New Year in Japan
New Year is a time of great celebration all over Japan. The Japanese have been celebrating this day on the 1st of January as per the Gregorian calendar only since 1873. Before that, they used to celebrate New Year in the month of spring, as per the Chinese lunar calendar. The people of Japan welcome New Year with great zeal and enthusiasm and follow several customs and traditions on this day. Read on to know all about the interesting New Year celebrations in Japan.
New Year Celebrations In Japan:
Japanese people have several typical traditions that they follow on New Year. They prepare delicious dishes on the day; some of which have to be prepared compulsorily. Their traditional set of dishes is called osechi-ryori and contains a group of items, like boiled seaweed, mashed sweet potato with chestnut, sweetened black soybeans, fish cakes and simmered burdock root. Japanese also have a special soup for the celebration, known as ozone, which contains miso. All the traditional foods are made in such a way that they can be stored for a long period of time, even without the refrigerator.
On the seventh day of January, Japanese people prepare a soup out of the seven herbs. It is called jinjitsu and helps in relaxing and soothing the heavily-laden stomach. They customarily make rice cakes called mochi for the New Year celebration as well. The rice cake is prepared by patting boiled sticky rice in a wooden container with water, by using a large wooden mallet. The rice cake is eaten in the beginning of January. In Japan, people even make a special decoration of mocha called the kagami mocha, on the day. In kagami mocha, they place two round mocha one on the other and put a bitter orange on top of it.
The Japanese send postcards to their near and dear ones on the New Year day.
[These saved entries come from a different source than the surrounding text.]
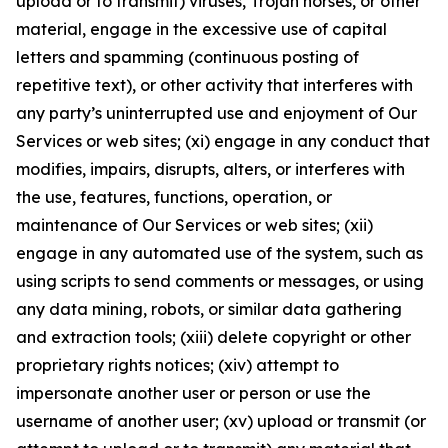
upload or to transmit) viruses, Trojan horses, or other
material, engage in the excessive use of capital
letters and spamming (continuous posting of
repetitive text), or other activity that interferes with
any party’s uninterrupted use and enjoyment of Our
Services or web sites; (xi) engage in any conduct that
modifies, impairs, disrupts, alters, or interferes with
the use, features, functions, operation, or
maintenance of Our Services or web sites; (xii)
engage in any automated use of the system, such as
using scripts to send comments or messages, or using
any data mining, robots, or similar data gathering
and extraction tools; (xiii) delete copyright or other
proprietary rights notices; (xiv) attempt to
impersonate another user or person or use the
username of another user; (xv) upload or transmit (or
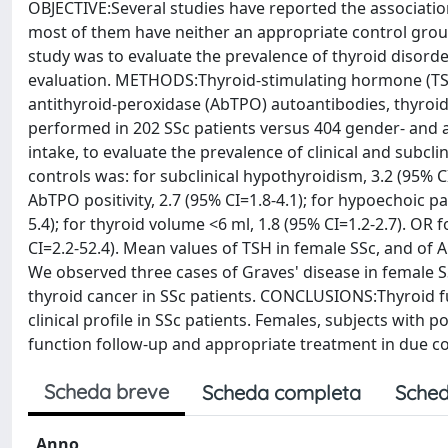
OBJECTIVE:Several studies have reported the associatio
most of them have neither an appropriate control grou
study was to evaluate the prevalence of thyroid disorde
evaluation. METHODS:Thyroid-stimulating hormone (TSH),
antithyroid-peroxidase (AbTPO) autoantibodies, thyroi
performed in 202 SSc patients versus 404 gender- and a
intake, to evaluate the prevalence of clinical and subcl
controls was: for subclinical hypothyroidism, 3.2 (95% CI)
AbTPO positivity, 2.7 (95% CI=1.8-4.1); for hypoechoic pa
5.4); for thyroid volume <6 ml, 1.8 (95% CI=1.2-2.7). OR
CI=2.2-52.4). Mean values of TSH in female SSc, and of 
We observed three cases of Graves' disease in female SS
thyroid cancer in SSc patients. CONCLUSIONS:Thyroid f
clinical profile in SSc patients. Females, subjects wit
function follow-up and appropriate treatment in due c
Scheda breve
Scheda completa
Sched
Anno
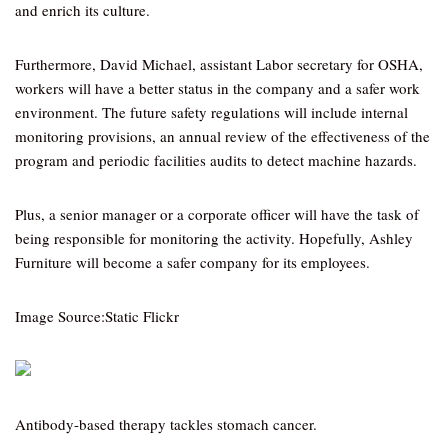
and enrich its culture.
Furthermore, David Michael, assistant Labor secretary for OSHA,
workers will have a better status in the company and a safer work
environment. The future safety regulations will include internal
monitoring provisions, an annual review of the effectiveness of the
program and periodic facilities audits to detect machine hazards.
Plus, a senior manager or a corporate officer will have the task of
being responsible for monitoring the activity. Hopefully, Ashley
Furniture will become a safer company for its employees.
Image Source:Static Flickr
Antibody-based therapy tackles stomach cancer.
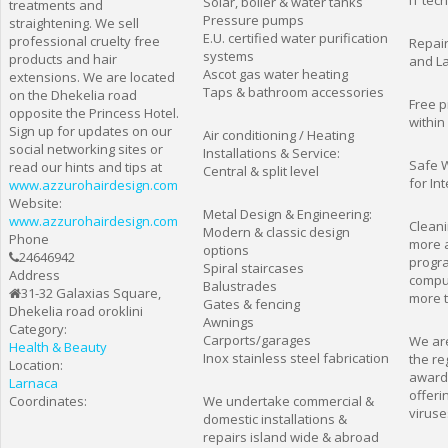
IT tec
Solar, boiler & water tanks
treatments and
Pressure pumps
straightening. We sell
E.U. certified water purification
professional cruelty free
Repair
systems
products and hair
and L
Ascot gas water heating
extensions. We are located
Taps & bathroom accessories
on the Dhekelia road
Free p
opposite the Princess Hotel.
within
Sign up for updates on our
Air conditioning / Heating
social networking sites or
Installations & Service:
Safe W
read our hints and tips at
Central & split level
for In
www.azzurohairdesign.com
Website:
Metal Design & Engineering:
www.azzurohairdesign.com
Cleani
Modern & classic design
Phone
more 
options
24646942
progra
Spiral staircases
Address
comput
Balustrades
31-32 Galaxias Square,
more t
Gates & fencing
Dhekelia road oroklini
Awnings
Category:
Carports/garages
We are
Health & Beauty
Inox stainless steel fabrication
the re
Location:
award
Larnaca
offeri
Coordinates:
We undertake commercial &
viruse
domestic installations &
repairs island wide & abroad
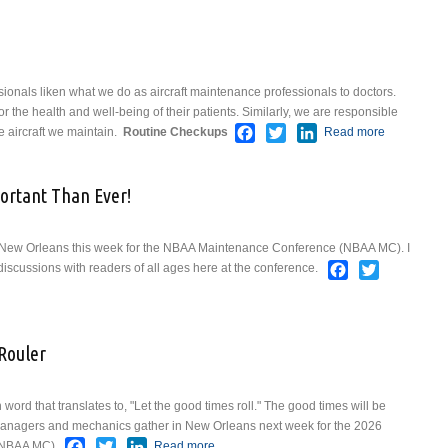
ionals liken what we do as aircraft maintenance professionals to doctors.
for the health and well-being of their patients. Similarly, we are responsible
Facebook
Twitter
LinkedIn
e aircraft we maintain.
Routine Checkups
Read more
about
What's
Up
rtant Than Ever!
Doc?
 New Orleans this week for the NBAA Maintenance Conference (NBAA MC). I
Facebook
Twitter
discussions with readers of all ages here at the conference.
p — More Important Than Ever!
Rouler
word that translates to, "Let the good times roll." The good times will be
managers and mechanics gather in New Orleans next week for the 2026
Facebook
Twitter
LinkedIn
(NBAA MC).
Read more
about Laissez Les Bons Temps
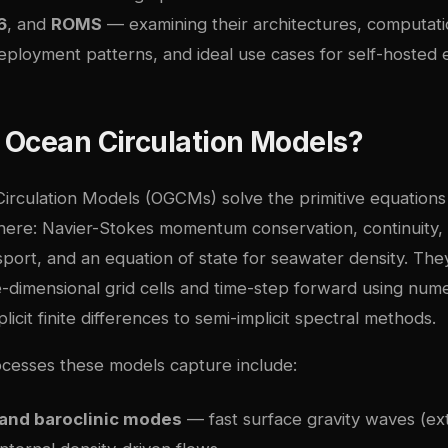
6
, and
ROMS
— examining their architectures, computati
eployment patterns, and ideal use cases for self-hosted 
 Ocean Circulation Models?
irculation Models (OGCMs) solve the primitive equations 
phere: Navier-Stokes momentum conservation, continuity
nsport, and an equation of state for seawater density. The
e-dimensional grid cells and time-step forward using num
icit finite differences to semi-implicit spectral methods.
ocesses these models capture include:
 and baroclinic modes
— fast surface gravity waves (ex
This custom of sending postcards is as popular as the exchange of Christmas cards in United States. The post offices in Japan assure people that the postcards would be delivered by the 1st of January, provided they are posted within the mid and end of December. The postcards are to be marked with the word nengajo, which acts as the symbol for the post offices to deliver them as soon as possible. The post offices even hire students on part-time basis, to help them in the delivery of these postcards. People take care not to send a postcard if there is any death in the family. In this case, they just send a simple postcard, informing every one that as a sign of respect to the deceased soul, they should not send the New Year cards.
In Japan, There is a popular custom of giving money to the children on New Year. This custom is called otoshidama. As a part of the customs, people hand over the money to children in small attractive envelopes, called pochibukuro. They also play some traditional games on New Year, like koma, takoage, fukuwarai, karuta, hanetsuki, sugoroku, etc. There are also several entertainment programs, organized exclusively for the celebration. People also watch the first sunrise of the year, which they call Hatsuhinode. Many people visit a shrine or temple, either after the midnight on 31st December or on morning of 1st January. This first trip of the year is known as Hatsumode. They also mark several other firsts in the New Year, like hatsugama (first tea ceremony), keiko-hajime (first practice), shigoto-hajime (first work) and so on.